§ **TASK A**: In the Bordeaux vintage review below, rewrite the paragraph that begins "These are not wines for the faint-hearted" as a short bulleted list that keeps its main facts.

** SOURCE EXTRACT follows **

Not that this came as a sudden surprise, as Bill Blatch (Bordeaux expert and negociant) notes: “Back in November, many owners were already quietly confident that their ’10 was better than the already legendary ’09 but, coming hot on the heels of the hallowed 2009s, they seemed embarrassed to say it too loudly. Today, half of Bordeaux is less timid in assessing ’10 as great as, if not greater than ’09.” He adds, “There is one point of total agreement: It is totally different from its predecessor.”
What we appear to have is more of a stylistic shift, while the quality has remained essentially static in its excellence. This quality isn’t reserved to the top tiers of Bordeaux producers, either. David Peppercorn MW observes that wines are attractive at all levels, from lesser properties all the way up to Grand Crus: “Those with lesser sites have made excellent wines.” He added that he would be quite happy to list many of them as everyday wines at the prestigious West End Garrick Club, where he sits on the wine committee. The Reds
These are not wines for the faint-hearted, and in their excellence they are uncompromising. The average alcohol level is 14.5 per cent, peaking at 15.5 per cent in some cases. In addition, pH values are very low, acidity is obviously very high, and the tannins are formidable (ensuring fantastic ageing potential.)
Overall, these are ripe, dense wines packed with sweet fruit notes such as raspberry, strawberry and black cherry. Some are so richly flavourful that they take on a delicious ‘pruney’ dimension. Ordinarily this would be overpowering, but the keen balancing acidity keeps everything in check.
There is also what we might call a ‘rustic’ edge to many of these reds, in contrast to the silky voluptuousness of the 2009s. This is due to a searing hit of green tannins, which will develop and imbue the wine with steadily greater structure and balance.

** End of SOURCE EXTRACT **

§ **TASK B**: Reproduce the saved entries from their first line down through the line containing "(B) B is further", swapping "circled" for "marked" and leaving everything else unchanged.

** PROVIDED MATERIAL follows **

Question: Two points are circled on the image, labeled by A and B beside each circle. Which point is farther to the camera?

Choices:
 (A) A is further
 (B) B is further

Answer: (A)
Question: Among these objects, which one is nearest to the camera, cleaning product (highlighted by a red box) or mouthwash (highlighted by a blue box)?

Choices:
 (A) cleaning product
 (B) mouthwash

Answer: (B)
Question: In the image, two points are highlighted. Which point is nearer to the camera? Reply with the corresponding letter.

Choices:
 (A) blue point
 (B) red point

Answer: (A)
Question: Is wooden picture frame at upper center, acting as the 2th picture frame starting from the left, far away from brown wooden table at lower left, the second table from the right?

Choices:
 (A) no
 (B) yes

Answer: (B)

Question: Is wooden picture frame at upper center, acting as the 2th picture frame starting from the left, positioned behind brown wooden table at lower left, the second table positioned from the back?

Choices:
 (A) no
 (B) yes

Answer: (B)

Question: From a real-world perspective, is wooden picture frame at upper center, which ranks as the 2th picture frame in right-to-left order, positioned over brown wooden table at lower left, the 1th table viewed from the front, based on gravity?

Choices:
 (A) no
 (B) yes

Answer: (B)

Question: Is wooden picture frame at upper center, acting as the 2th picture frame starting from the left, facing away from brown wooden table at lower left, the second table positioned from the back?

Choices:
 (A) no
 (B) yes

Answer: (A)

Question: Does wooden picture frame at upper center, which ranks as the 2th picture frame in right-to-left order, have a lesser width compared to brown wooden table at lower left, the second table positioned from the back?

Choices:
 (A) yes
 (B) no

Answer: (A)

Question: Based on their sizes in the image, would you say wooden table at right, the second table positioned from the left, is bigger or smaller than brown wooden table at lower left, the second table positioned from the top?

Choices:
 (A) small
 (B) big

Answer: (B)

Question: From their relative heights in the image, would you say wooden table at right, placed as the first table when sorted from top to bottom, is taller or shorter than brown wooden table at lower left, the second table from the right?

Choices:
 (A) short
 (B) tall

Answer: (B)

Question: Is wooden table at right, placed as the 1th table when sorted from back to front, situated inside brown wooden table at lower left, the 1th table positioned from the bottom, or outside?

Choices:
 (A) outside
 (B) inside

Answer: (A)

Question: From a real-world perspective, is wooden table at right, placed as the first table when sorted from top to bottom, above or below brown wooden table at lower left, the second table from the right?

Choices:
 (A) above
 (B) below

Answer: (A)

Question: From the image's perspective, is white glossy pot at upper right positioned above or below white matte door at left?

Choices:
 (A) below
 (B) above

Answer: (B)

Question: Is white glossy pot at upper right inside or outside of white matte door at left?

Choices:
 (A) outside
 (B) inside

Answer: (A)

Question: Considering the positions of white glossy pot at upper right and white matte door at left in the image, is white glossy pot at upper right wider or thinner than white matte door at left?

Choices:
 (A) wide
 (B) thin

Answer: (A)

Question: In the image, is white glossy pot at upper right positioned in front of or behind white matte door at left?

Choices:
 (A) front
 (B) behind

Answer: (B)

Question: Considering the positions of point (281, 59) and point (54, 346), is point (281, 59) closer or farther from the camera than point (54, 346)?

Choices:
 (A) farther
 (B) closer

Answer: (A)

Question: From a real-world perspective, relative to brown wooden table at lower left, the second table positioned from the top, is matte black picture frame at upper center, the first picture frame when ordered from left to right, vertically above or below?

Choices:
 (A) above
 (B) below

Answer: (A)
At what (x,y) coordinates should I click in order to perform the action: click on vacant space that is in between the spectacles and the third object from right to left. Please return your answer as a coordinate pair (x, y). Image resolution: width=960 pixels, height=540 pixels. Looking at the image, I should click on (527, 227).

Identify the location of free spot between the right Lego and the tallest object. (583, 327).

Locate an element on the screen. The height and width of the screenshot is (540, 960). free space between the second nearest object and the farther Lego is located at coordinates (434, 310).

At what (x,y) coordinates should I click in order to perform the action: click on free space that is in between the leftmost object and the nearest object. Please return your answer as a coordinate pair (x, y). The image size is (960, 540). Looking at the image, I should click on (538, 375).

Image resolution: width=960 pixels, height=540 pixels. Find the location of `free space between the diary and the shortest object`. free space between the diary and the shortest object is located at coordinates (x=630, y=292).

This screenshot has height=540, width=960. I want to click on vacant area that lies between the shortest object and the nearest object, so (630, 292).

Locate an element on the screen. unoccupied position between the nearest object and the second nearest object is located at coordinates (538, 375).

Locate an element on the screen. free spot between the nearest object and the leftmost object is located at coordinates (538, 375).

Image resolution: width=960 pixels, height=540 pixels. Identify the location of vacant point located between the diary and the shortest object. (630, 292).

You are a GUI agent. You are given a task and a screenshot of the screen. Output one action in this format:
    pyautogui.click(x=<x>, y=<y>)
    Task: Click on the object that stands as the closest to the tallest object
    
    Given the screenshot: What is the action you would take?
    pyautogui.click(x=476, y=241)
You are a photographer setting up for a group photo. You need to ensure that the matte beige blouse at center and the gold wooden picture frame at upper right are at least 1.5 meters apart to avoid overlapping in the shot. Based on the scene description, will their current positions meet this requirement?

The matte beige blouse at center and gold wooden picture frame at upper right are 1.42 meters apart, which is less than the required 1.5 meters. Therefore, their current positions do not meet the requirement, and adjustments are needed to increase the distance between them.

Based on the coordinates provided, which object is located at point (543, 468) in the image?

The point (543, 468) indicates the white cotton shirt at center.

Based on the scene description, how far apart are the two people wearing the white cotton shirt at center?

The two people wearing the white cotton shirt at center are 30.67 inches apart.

** End of PROVIDED MATERIAL **

§ **FINAL ANSWER A**:
- Uncompromising in their excellence; not for the faint-hearted
- Average alcohol of 14.5 percent, reaching 15.5 percent in some cases
- Very low pH and very high acidity
- Formidable tannins, ensuring fantastic aging potential

§ **FINAL ANSWER B**:
Question: Two points are marked on the image, labeled by A and B beside each circle. Which point is farther to the camera?

Choices:
 (A) A is further
 (B) B is further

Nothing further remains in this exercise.